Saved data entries
+---+

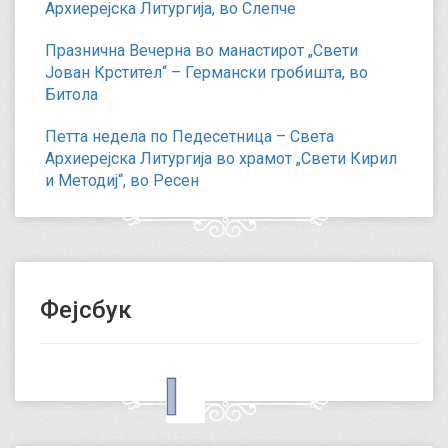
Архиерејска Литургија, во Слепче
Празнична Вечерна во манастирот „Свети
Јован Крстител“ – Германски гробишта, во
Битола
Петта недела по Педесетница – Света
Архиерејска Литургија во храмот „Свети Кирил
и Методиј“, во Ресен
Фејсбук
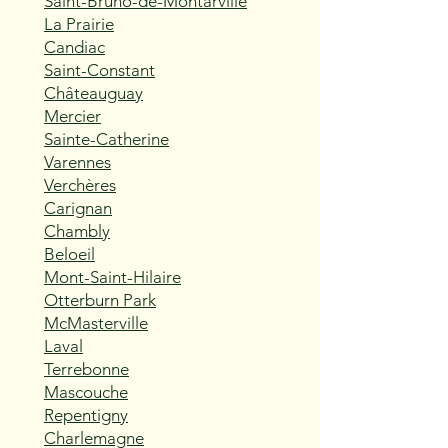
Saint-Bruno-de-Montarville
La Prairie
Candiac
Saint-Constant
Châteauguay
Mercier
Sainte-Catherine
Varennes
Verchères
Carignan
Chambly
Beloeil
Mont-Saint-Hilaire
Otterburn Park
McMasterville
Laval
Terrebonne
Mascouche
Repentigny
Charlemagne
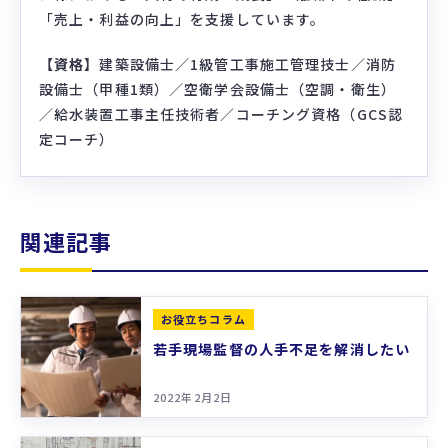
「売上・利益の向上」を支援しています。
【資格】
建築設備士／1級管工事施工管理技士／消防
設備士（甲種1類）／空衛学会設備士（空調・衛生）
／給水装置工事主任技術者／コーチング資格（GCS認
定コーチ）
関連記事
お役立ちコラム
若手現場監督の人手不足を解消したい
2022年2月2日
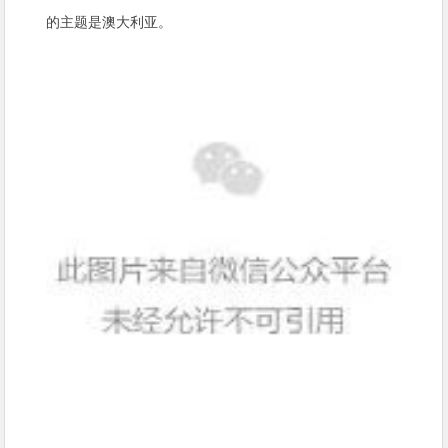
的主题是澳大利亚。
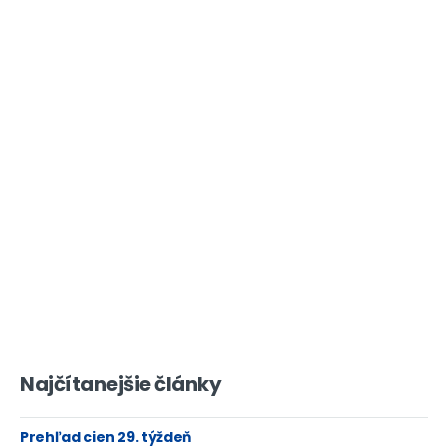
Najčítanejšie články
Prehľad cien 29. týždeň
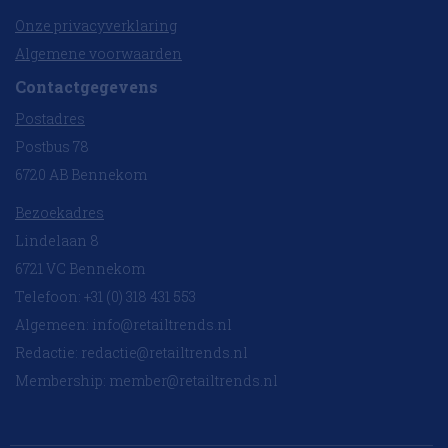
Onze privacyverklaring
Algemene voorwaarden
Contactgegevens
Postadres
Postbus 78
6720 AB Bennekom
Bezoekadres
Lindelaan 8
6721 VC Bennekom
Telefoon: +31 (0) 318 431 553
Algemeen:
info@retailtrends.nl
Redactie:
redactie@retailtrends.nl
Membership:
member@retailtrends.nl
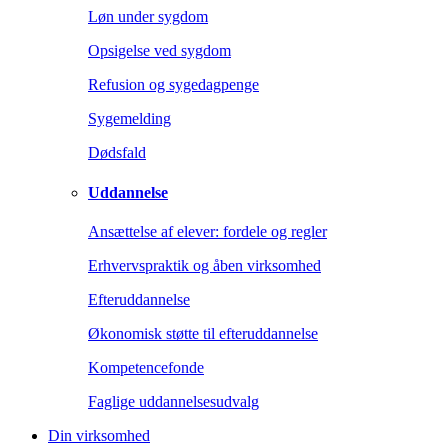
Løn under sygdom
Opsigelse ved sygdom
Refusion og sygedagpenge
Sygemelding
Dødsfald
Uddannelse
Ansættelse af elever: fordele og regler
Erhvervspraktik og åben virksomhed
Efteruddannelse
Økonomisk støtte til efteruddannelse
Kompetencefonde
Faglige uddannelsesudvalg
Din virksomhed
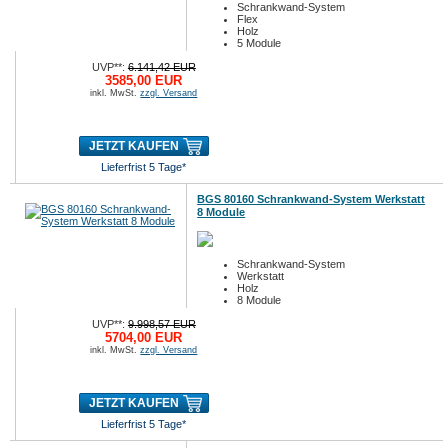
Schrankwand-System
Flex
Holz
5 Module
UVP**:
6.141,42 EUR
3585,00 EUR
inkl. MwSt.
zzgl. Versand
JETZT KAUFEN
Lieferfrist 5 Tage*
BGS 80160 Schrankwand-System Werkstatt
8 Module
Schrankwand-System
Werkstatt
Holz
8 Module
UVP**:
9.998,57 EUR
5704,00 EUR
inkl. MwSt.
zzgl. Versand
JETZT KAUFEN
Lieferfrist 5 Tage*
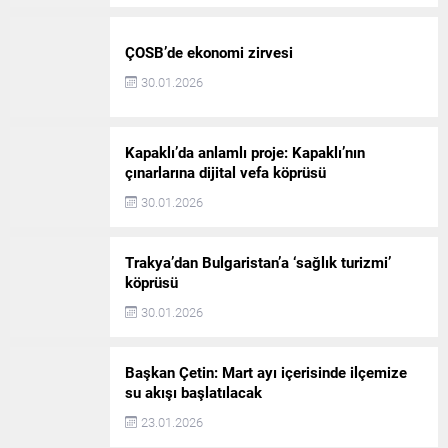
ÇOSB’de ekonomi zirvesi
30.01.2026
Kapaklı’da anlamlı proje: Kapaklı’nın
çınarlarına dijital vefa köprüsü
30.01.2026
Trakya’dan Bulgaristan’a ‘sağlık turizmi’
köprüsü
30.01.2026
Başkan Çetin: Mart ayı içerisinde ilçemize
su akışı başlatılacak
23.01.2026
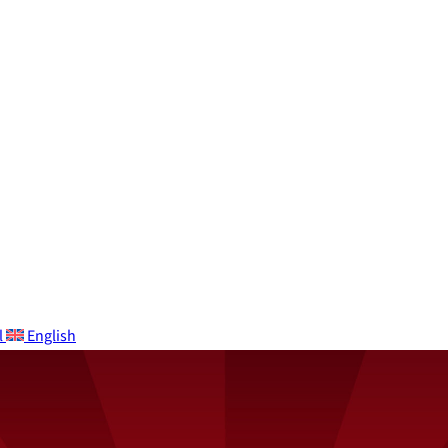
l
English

+---+

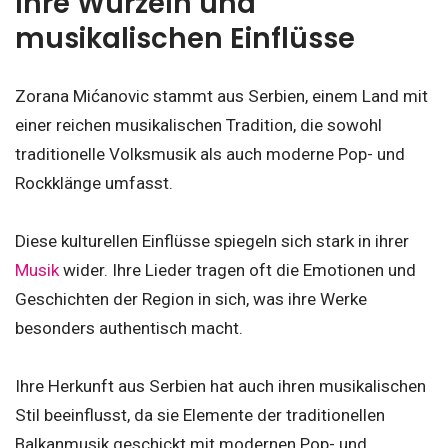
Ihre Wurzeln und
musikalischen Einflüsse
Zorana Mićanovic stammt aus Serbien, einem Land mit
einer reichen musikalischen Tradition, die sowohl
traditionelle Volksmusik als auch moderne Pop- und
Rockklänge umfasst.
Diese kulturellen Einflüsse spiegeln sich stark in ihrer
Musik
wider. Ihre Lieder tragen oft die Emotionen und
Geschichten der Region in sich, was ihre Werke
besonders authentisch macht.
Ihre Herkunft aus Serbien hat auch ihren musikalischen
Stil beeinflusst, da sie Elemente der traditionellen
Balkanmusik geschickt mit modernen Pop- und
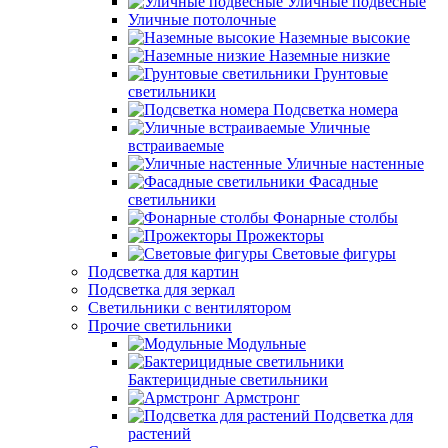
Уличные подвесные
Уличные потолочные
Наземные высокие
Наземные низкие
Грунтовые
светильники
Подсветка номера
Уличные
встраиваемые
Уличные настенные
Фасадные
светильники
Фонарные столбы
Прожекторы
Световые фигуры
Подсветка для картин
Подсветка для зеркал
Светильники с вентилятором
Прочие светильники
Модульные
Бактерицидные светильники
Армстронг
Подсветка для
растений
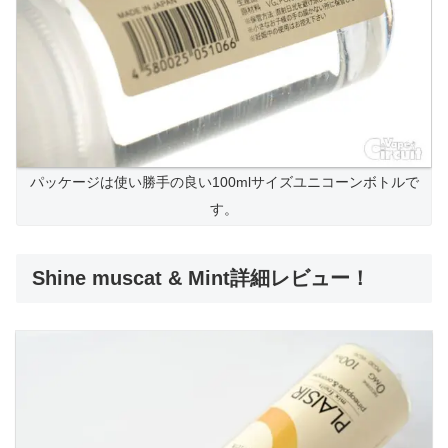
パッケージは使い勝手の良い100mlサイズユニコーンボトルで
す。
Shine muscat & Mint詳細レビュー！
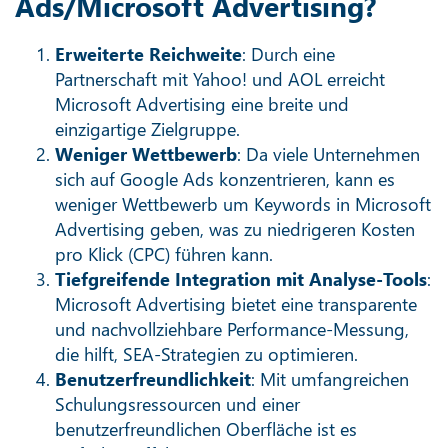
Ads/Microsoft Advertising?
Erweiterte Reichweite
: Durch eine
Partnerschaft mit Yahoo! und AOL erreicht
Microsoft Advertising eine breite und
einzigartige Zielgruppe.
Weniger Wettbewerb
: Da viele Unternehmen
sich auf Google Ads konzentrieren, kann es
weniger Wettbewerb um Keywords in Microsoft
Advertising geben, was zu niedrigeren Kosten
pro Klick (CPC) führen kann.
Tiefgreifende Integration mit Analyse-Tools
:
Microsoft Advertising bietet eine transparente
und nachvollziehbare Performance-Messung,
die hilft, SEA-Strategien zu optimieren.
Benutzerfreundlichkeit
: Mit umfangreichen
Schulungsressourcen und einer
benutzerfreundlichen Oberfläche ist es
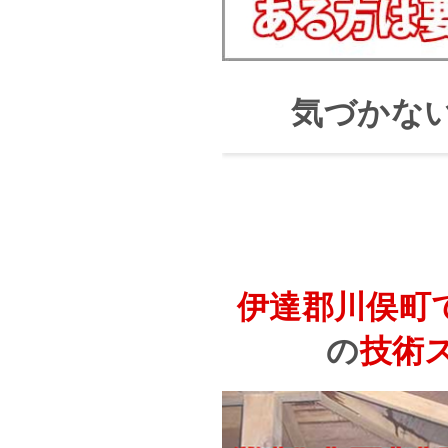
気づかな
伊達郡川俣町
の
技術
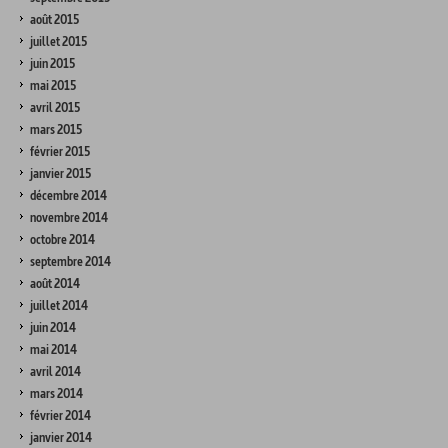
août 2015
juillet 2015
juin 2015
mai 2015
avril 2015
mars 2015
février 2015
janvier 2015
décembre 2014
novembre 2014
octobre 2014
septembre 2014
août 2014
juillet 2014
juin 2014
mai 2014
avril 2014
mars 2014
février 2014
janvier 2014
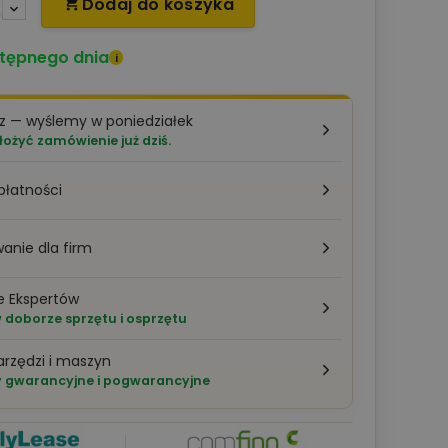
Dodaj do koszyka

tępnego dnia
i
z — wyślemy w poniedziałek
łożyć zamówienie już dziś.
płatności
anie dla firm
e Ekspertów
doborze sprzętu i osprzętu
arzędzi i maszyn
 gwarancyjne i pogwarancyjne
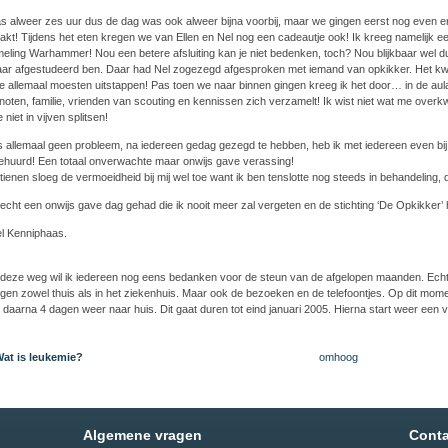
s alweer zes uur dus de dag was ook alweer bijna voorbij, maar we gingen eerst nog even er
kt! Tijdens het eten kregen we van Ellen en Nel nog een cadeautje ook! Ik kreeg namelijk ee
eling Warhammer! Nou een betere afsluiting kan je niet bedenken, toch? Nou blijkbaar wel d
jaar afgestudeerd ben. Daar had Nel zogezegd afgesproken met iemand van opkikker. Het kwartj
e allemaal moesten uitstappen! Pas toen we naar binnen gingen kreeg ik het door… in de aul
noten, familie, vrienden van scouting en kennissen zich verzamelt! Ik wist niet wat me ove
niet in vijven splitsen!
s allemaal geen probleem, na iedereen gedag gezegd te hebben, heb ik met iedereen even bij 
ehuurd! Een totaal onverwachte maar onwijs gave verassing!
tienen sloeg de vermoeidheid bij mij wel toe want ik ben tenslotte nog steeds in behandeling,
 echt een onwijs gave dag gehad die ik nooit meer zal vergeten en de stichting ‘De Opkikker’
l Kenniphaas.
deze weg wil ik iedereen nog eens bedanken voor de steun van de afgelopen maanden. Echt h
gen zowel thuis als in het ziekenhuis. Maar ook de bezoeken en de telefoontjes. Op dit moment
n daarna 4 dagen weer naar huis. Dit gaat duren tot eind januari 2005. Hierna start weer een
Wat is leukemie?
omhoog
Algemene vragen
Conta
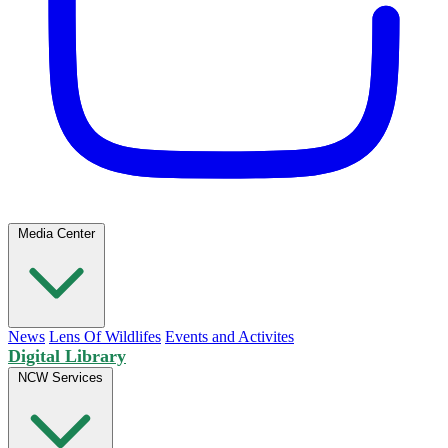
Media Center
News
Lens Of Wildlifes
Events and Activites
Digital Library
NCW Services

+---+

> Task item: Output the lines of the listing from the line containing "s alweer zes" through the line containing "NCW Services" as a JSON list of strings, one string per line, skipping blank lines and leaving out the picture markers.

> Solution to the exercise:
[
  "s alweer zes uur dus de dag was ook alweer bijna voorbij, maar we gingen eerst nog even er",
  "kt! Tijdens het eten kregen we van Ellen en Nel nog een cadeautje ook! Ik kreeg namelijk ee",
  "eling Warhammer! Nou een betere afsluiting kan je niet bedenken, toch? Nou blijkbaar wel d",
  "jaar afgestudeerd ben. Daar had Nel zogezegd afgesproken met iemand van opkikker. Het kwartj",
  "e allemaal moesten uitstappen! Pas toen we naar binnen gingen kreeg ik het door… in de aul",
  "noten, familie, vrienden van scouting en kennissen zich verzamelt! Ik wist niet wat me ove",
  "niet in vijven splitsen!",
  "s allemaal geen probleem, na iedereen gedag gezegd te hebben, heb ik met iedereen even bij ",
  "ehuurd! Een totaal onverwachte maar onwijs gave verassing!",
  "tienen sloeg de vermoeidheid bij mij wel toe want ik ben tenslotte nog steeds in behandeling,",
  " echt een onwijs gave dag gehad die ik nooit meer zal vergeten en de stichting ‘De Opkikker’",
  "l Kenniphaas.",
  "deze weg wil ik iedereen nog eens bedanken voor de steun van de afgelopen maanden. Echt h",
  "gen zowel thuis als in het ziekenhuis. Maar ook de bezoeken en de telefoontjes. Op dit moment",
  "n daarna 4 dagen weer naar huis. Dit gaat duren tot eind januari 2005. Hierna start weer een",
  "Wat is leukemie?",
  "omhoog",
  "Algemene vragen",
  "Conta",
  "Media Center",
  "News",
  "Lens Of Wildlifes",
  "Events and Activites",
  "Digital Library",
  "NCW Services"
]